Start of Block

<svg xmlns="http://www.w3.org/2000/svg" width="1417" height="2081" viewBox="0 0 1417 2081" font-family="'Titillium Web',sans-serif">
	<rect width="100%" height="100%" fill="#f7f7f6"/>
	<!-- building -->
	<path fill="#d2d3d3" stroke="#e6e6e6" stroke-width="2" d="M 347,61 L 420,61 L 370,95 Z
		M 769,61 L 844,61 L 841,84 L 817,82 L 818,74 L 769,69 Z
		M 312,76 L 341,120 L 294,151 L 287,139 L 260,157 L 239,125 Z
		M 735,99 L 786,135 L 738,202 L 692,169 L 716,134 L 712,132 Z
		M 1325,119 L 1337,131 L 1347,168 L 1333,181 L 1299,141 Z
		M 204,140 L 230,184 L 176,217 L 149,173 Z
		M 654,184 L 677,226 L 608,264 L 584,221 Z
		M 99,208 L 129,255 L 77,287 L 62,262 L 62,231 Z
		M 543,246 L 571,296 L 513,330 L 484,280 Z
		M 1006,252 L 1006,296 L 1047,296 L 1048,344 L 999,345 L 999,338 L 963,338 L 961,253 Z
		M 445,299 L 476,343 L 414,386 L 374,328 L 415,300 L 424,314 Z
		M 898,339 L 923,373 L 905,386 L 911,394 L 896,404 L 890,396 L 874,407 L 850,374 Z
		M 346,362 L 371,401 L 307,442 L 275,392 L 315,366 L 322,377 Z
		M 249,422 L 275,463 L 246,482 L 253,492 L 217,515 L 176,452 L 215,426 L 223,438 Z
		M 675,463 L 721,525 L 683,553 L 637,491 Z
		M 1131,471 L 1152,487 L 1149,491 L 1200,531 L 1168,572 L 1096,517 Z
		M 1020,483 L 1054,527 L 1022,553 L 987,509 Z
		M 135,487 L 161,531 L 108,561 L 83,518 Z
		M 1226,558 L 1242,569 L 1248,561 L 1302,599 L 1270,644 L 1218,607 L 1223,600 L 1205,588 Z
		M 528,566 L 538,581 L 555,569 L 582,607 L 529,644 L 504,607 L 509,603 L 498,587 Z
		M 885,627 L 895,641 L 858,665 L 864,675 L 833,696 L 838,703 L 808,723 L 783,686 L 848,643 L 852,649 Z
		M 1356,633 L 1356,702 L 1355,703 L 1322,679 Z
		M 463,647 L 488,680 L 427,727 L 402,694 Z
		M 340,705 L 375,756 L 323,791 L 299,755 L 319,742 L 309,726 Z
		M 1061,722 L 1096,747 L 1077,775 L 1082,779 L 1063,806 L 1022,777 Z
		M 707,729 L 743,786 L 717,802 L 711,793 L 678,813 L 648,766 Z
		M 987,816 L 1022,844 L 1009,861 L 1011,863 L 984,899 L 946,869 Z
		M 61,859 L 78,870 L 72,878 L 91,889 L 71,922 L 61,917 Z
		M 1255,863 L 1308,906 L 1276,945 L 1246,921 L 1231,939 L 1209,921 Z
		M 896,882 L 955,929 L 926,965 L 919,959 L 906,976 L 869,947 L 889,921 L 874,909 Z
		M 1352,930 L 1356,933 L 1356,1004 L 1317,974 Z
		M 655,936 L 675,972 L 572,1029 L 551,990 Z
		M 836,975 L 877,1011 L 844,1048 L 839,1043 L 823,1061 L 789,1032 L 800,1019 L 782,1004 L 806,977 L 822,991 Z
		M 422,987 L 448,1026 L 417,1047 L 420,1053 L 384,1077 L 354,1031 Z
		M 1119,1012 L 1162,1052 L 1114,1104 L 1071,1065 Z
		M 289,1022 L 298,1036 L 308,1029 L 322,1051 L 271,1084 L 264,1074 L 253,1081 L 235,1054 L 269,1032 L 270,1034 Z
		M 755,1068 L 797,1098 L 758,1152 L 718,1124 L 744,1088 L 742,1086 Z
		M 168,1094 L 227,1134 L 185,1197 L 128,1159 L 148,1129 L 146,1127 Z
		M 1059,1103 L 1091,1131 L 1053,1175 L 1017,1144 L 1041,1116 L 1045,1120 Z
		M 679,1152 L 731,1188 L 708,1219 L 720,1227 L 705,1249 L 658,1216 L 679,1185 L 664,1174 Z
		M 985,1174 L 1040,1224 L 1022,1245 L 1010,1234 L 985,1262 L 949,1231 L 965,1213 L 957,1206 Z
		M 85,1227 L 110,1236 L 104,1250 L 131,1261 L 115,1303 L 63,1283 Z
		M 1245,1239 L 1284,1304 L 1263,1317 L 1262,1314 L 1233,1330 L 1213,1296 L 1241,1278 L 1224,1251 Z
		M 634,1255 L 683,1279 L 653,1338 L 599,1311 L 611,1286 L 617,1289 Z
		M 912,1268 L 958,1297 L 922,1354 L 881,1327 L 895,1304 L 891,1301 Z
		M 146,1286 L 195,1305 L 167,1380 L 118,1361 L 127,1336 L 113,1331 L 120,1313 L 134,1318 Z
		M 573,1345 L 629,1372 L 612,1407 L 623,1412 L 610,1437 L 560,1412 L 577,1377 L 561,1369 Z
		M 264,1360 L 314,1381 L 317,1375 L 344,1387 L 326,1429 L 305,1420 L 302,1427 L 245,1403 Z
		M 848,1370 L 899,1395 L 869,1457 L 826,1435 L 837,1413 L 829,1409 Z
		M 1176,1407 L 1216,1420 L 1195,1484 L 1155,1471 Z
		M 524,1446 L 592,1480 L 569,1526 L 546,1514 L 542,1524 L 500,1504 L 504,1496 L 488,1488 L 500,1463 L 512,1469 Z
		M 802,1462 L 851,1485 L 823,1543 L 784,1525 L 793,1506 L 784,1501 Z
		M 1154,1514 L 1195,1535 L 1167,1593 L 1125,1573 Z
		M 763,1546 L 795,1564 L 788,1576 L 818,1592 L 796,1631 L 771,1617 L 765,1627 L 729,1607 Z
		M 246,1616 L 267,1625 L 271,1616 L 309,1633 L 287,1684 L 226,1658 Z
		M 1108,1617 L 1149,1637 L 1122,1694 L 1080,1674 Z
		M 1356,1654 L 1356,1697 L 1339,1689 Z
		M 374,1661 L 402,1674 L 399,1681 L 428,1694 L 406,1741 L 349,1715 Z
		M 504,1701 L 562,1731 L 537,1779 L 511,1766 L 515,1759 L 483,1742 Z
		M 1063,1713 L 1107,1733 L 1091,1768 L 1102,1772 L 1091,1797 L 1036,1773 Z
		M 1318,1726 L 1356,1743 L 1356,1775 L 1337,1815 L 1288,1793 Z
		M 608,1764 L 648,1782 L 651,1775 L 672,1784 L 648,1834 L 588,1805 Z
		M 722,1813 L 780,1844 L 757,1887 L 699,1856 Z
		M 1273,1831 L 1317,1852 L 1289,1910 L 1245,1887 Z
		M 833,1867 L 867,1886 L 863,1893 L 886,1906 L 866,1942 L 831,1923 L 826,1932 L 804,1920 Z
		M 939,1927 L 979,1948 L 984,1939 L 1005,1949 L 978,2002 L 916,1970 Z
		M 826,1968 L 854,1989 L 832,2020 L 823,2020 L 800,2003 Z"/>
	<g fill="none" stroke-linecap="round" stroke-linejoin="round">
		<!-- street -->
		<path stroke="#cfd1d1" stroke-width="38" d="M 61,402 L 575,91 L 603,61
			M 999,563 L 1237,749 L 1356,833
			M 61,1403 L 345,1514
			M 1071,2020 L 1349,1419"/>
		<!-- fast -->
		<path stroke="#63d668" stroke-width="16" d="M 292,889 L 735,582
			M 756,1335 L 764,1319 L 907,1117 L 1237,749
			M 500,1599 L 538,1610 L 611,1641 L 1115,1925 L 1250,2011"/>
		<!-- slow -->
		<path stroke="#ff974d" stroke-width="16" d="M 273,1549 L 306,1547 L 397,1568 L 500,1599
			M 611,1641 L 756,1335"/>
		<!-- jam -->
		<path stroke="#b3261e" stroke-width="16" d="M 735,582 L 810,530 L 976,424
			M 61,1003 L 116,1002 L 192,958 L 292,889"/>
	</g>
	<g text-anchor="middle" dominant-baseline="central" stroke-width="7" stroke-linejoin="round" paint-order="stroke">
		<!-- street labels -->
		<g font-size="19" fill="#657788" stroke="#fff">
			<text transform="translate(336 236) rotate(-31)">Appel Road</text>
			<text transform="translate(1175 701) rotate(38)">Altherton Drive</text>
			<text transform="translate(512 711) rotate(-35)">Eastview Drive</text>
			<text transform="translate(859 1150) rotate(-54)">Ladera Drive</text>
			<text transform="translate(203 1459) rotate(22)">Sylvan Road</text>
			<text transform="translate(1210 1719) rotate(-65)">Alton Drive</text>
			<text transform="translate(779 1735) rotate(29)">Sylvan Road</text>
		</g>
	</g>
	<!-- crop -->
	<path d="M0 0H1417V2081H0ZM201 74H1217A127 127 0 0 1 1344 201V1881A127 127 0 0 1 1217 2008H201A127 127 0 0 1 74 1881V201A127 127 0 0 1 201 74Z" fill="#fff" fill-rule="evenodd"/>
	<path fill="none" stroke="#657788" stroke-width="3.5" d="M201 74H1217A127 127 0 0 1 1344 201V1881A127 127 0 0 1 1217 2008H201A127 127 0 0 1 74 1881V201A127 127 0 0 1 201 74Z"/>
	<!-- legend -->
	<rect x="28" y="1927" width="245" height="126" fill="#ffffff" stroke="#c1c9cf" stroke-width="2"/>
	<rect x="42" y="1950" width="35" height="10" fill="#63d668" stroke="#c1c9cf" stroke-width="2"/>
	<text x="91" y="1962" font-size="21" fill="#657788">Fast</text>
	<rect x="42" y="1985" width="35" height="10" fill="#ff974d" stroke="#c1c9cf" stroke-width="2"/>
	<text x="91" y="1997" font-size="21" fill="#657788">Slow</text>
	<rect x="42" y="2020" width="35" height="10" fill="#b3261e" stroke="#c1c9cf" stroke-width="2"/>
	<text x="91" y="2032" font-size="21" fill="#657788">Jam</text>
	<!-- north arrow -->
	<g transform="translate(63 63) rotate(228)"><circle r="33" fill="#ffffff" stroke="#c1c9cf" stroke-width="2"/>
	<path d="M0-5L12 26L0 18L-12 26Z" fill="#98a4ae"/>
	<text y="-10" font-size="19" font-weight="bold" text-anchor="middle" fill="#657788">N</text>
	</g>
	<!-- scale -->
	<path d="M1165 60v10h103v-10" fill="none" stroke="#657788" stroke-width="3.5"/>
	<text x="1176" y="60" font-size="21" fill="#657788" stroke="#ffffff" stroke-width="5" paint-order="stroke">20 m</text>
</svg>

End of Block

Directions for this task — Write the number of data lines with "round", nothing else.

Solution for this exercise — 2